Queria te dizer o quanto me preocupa que não estejas mais entre nós, pois vejo que apesar de toda a ideia de sororidade que se inscreveu em nossas vidas nos últimos anos, infelizmente as mulheres ainda não conseguiram se desapegar totalmente da devastação feminina, que parece ser quase tão estrutural quanto o machismo, na nossa cultura.

Com certeza, proporias muitas formas atuais para pensarmos este problema da concorrência fálica entre as mulheres, e ultrapassarias em muito o pensamento de Freud e Lacan sobre ele. Ah, ia me esquecendo de te dizer que sou psicanalista, de formação freudiana e lacaniana, embora totalmente dissidente de qualquer leitura doutrinária do pensamento deles, o que me distancia muito dos barões e das baronesas da ortodoxia psicanalítica.

Tenho a honra de te dizer que não sou uma “femme de pouvoir”, e que tua trajetória de luta pela dignidade feminina tem grande participação nesta minha escolha ética. E também, tua radicalidade me ensinou a não abrir mão da minha. Hoje sou uma psicanalista feminista e decolonial, o que causa muito desconforto em vários colegas do meu entorno profissional. Azar de quem se incomoda.

Aliás, cada vez fica mais claro que os incomodados são os retóricos da psicanálise, que esbanjam domínio teórico, mas que nada ou quase nada dizem de suas práticas. Ora, a psicanálise sendo essencialmente uma práxis, fica difícil, mesmo impossível, uma interlocução com exegetas, não achas? Sinceramente, o pior de tudo é quando esses exegetas assumem um discurso combativo e crítico, mesmo revolucionário, mas que não passa de uma retórica sofista, vazia de uma ação efetiva sobre aquilo do qual falam.

Perdoe o desabafo, Enid, mas é que como muitas feministas, tua partida me impactou, me deixou órfã da tua produção, tão corajosa e necessária de um pensamento combativo, incisivo e certeiro sobre o que nós, em psicanálise, chamamos de “o mal-estar da cultura”. Obrigada por tudo isso.

Mas enfim, não tenho somente queixas, tenho também coisas boas a te contar, embora elas estejam atravessadas por terríveis sintomas da nossa realidade social contemporânea. Quero te contar que construí, nos últimos anos, um projeto de clínica popular psicanalítica, o “Projeto Gradiva”, junto com um grupo de colegas também feministas e decoloniais. Juntas acolhemos, em tratamento gratuito, individual ou em grupo terapêutico, mulheres em situação de violência. São mulheres periféricas, pobres e em grande parte, negras, cuja condição socioeconômica não lhes permite acesso a este tratamento no âmbito privado.

------------------------------

INSTRUÇÕES
a) Extraia da carta a Enid a passagem que começa em "Aliás, cada vez" e vai até "do qual falam.", inclusive.
b) As afirmações (i), (ii) e (iii) estão de acordo com a carta a Enid? Responda sim ou não a cada uma e cite literalmente as palavras da carta que decidem a resposta.
(i) Quem escreve a carta tem formação freudiana e lacaniana.
(ii) O Projeto Gradiva atende mulheres mediante pagamento de valores reduzidos.
(iii) Quem escreve a carta se define como uma “femme de pouvoir”.

------------------------------

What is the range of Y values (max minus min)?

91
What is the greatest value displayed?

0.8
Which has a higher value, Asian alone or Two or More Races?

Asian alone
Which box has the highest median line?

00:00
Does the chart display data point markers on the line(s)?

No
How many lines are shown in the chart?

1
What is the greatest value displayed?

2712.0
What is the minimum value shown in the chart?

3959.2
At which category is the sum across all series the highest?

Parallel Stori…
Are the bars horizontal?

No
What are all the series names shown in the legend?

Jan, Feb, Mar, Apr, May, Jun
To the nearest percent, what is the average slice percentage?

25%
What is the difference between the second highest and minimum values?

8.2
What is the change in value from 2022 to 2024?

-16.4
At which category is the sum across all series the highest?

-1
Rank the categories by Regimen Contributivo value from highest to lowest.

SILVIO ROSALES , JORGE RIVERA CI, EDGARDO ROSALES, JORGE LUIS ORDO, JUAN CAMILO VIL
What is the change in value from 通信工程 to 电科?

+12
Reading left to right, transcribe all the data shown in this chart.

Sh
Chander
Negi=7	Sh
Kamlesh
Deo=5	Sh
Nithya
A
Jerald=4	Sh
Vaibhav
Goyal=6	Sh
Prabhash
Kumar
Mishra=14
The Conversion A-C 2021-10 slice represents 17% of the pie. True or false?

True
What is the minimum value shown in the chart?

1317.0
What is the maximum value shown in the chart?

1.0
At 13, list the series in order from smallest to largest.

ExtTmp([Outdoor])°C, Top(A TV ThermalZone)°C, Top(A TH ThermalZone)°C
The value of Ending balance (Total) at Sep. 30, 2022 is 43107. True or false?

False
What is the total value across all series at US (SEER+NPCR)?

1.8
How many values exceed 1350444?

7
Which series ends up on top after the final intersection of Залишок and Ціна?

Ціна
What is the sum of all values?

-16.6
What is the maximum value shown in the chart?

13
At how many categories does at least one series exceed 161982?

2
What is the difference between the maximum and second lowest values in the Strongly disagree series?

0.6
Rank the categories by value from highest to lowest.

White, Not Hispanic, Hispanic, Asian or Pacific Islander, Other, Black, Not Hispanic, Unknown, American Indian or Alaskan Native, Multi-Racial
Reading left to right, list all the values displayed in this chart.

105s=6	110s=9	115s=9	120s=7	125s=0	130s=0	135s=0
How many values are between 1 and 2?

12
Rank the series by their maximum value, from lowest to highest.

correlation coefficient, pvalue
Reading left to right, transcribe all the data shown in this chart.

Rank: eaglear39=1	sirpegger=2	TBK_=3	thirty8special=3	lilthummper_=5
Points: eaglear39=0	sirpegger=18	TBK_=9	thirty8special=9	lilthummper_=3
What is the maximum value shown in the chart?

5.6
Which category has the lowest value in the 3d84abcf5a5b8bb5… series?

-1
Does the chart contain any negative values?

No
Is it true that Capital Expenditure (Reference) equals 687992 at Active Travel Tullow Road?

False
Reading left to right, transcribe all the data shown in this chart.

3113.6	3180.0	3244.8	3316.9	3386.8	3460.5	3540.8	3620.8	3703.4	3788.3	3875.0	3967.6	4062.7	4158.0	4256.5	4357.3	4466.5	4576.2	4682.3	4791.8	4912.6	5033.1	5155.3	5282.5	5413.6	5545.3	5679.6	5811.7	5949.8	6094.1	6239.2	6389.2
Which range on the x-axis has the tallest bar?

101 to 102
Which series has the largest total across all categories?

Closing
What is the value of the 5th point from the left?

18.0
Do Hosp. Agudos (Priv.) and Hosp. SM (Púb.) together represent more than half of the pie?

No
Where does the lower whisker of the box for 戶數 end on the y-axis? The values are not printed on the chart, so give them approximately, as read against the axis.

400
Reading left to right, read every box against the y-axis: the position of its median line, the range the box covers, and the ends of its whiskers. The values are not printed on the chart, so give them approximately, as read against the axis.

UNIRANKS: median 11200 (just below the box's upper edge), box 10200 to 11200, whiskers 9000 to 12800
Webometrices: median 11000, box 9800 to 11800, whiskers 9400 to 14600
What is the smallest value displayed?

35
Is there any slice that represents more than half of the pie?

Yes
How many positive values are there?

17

------------------------------

SOLUÇÕES DOS EXERCÍCIOS
a)
Aliás, cada vez fica mais claro que os incomodados são os retóricos da psicanálise, que esbanjam domínio teórico, mas que nada ou quase nada dizem de suas práticas. Ora, a psicanálise sendo essencialmente uma práxis, fica difícil, mesmo impossível, uma interlocução com exegetas, não achas? Sinceramente, o pior de tudo é quando esses exegetas assumem um discurso combativo e crítico, mesmo revolucionário, mas que não passa de uma retórica sofista, vazia de uma ação efetiva sobre aquilo do qual falam.

b)
(i) Sim: "sou psicanalista, de formação freudiana e lacaniana".
(ii) Não: "em tratamento gratuito".
(iii) Não: "não sou uma “femme de pouvoir”".